SOURCE RECORDS:

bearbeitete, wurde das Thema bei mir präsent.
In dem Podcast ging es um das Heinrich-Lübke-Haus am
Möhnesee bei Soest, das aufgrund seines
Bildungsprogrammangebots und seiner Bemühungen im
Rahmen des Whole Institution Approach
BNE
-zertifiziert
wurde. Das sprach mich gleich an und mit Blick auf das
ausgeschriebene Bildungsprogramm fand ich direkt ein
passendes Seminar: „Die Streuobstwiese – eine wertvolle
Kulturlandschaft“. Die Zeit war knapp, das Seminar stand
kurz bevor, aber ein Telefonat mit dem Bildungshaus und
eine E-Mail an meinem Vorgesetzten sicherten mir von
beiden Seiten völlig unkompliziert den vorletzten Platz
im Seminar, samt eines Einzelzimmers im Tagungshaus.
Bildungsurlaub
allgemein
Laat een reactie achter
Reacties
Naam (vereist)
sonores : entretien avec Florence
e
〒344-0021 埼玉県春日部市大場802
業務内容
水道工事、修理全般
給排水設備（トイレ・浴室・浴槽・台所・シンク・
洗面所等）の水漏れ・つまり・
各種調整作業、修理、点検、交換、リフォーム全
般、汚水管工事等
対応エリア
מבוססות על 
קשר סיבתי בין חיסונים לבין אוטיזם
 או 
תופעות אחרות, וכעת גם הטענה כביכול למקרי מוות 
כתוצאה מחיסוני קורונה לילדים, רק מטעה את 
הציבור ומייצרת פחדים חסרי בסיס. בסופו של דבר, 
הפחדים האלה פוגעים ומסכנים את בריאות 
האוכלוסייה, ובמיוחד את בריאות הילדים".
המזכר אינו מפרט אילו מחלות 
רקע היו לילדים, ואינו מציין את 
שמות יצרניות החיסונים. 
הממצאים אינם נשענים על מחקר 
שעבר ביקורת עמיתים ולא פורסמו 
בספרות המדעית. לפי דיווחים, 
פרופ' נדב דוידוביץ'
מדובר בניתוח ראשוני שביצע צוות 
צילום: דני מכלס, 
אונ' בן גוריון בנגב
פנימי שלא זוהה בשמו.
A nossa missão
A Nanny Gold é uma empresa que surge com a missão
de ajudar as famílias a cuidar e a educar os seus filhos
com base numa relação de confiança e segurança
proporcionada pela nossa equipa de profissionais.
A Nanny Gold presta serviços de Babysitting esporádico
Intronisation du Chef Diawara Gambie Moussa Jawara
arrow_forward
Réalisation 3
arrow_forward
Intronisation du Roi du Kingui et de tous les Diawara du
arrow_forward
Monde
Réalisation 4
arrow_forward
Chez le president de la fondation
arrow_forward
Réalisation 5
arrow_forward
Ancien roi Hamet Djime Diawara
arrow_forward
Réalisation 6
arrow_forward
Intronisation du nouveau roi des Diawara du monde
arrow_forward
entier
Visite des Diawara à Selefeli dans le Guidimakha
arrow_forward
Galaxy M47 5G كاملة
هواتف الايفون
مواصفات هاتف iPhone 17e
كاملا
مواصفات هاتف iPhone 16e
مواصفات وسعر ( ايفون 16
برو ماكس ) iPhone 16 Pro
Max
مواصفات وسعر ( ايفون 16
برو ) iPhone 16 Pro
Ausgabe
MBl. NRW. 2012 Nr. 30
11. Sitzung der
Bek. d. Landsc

WORK TO COMPLETE:
Retype every line of the listing above word for word, keeping the original line breaks.

RESULT BELOW:
bearbeitete, wurde das Thema bei mir präsent.
In dem Podcast ging es um das Heinrich-Lübke-Haus am
Möhnesee bei Soest, das aufgrund seines
Bildungsprogrammangebots und seiner Bemühungen im
Rahmen des Whole Institution Approach
BNE
-zertifiziert
wurde. Das sprach mich gleich an und mit Blick auf das
ausgeschriebene Bildungsprogramm fand ich direkt ein
passendes Seminar: „Die Streuobstwiese – eine wertvolle
Kulturlandschaft“. Die Zeit war knapp, das Seminar stand
kurz bevor, aber ein Telefonat mit dem Bildungshaus und
eine E-Mail an meinem Vorgesetzten sicherten mir von
beiden Seiten völlig unkompliziert den vorletzten Platz
im Seminar, samt eines Einzelzimmers im Tagungshaus.
Bildungsurlaub
allgemein
Laat een reactie achter
Reacties
Naam (vereist)
sonores : entretien avec Florence
e
〒344-0021 埼玉県春日部市大場802
業務内容
水道工事、修理全般
給排水設備（トイレ・浴室・浴槽・台所・シンク・
洗面所等）の水漏れ・つまり・
各種調整作業、修理、点検、交換、リフォーム全
般、汚水管工事等
対応エリア
מבוססות על 
קשר סיבתי בין חיסונים לבין אוטיזם
 או 
תופעות אחרות, וכעת גם הטענה כביכול למקרי מוות 
כתוצאה מחיסוני קורונה לילדים, רק מטעה את 
הציבור ומייצרת פחדים חסרי בסיס. בסופו של דבר, 
הפחדים האלה פוגעים ומסכנים את בריאות 
האוכלוסייה, ובמיוחד את בריאות הילדים".
המזכר אינו מפרט אילו מחלות 
רקע היו לילדים, ואינו מציין את 
שמות יצרניות החיסונים. 
הממצאים אינם נשענים על מחקר 
שעבר ביקורת עמיתים ולא פורסמו 
בספרות המדעית. לפי דיווחים, 
פרופ' נדב דוידוביץ'
מדובר בניתוח ראשוני שביצע צוות 
צילום: דני מכלס, 
אונ' בן גוריון בנגב
פנימי שלא זוהה בשמו.
A nossa missão
A Nanny Gold é uma empresa que surge com a missão
de ajudar as famílias a cuidar e a educar os seus filhos
com base numa relação de confiança e segurança
proporcionada pela nossa equipa de profissionais.
A Nanny Gold presta serviços de Babysitting esporádico
Intronisation du Chef Diawara Gambie Moussa Jawara
arrow_forward
Réalisation 3
arrow_forward
Intronisation du Roi du Kingui et de tous les Diawara du
arrow_forward
Monde
Réalisation 4
arrow_forward
Chez le president de la fondation
arrow_forward
Réalisation 5
arrow_forward
Ancien roi Hamet Djime Diawara
arrow_forward
Réalisation 6
arrow_forward
Intronisation du nouveau roi des Diawara du monde
arrow_forward
entier
Visite des Diawara à Selefeli dans le Guidimakha
arrow_forward
Galaxy M47 5G كاملة
هواتف الايفون
مواصفات هاتف iPhone 17e
كاملا
مواصفات هاتف iPhone 16e
مواصفات وسعر ( ايفون 16
برو ماكس ) iPhone 16 Pro
Max
مواصفات وسعر ( ايفون 16
برو ) iPhone 16 Pro
Ausgabe
MBl. NRW. 2012 Nr. 30
11. Sitzung der
Bek. d. Landsc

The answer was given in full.